How many rows below contain the string "label", matched case-sensitively? Reply with the number alone.

----- ENTRIES SUPPLIED

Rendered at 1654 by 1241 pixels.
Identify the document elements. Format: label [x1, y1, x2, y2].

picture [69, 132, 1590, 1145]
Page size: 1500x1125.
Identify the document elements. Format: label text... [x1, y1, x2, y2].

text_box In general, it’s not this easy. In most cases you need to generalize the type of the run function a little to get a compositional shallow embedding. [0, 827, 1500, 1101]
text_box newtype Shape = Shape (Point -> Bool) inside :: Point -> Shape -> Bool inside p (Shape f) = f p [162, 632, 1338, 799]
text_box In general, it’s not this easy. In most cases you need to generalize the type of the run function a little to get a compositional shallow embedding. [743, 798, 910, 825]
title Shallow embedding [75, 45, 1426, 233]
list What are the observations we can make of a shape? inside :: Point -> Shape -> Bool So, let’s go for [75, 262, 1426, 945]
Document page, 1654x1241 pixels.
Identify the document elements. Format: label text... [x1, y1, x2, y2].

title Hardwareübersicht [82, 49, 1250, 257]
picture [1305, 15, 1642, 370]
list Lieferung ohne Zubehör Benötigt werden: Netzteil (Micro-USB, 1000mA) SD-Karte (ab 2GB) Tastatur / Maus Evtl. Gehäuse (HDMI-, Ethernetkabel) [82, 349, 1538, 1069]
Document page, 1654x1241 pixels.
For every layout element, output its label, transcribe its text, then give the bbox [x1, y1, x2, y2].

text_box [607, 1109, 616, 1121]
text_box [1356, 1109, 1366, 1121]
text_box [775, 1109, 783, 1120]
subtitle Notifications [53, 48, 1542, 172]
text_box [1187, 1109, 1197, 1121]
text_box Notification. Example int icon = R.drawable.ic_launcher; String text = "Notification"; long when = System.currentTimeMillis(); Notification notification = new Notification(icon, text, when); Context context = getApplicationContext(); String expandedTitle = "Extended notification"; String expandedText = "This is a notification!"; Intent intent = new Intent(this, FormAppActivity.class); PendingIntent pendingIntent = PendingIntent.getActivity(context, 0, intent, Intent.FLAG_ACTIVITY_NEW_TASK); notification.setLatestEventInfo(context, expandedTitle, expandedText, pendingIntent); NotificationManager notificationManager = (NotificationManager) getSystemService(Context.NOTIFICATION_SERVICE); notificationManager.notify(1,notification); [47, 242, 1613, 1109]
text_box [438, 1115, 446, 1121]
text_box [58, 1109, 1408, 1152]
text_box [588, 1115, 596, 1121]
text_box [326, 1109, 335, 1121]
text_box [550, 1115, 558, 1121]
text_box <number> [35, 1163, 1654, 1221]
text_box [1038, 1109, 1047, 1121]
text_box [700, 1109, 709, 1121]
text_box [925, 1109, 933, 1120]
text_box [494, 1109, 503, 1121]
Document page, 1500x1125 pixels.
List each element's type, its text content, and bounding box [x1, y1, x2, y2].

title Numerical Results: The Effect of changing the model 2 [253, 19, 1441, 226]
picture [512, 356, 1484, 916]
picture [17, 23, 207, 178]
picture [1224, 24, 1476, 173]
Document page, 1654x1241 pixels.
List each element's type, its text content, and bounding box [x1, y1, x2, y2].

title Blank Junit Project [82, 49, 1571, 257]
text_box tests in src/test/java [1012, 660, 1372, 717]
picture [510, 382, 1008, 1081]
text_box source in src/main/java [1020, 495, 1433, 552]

----------

SOLUTION:
4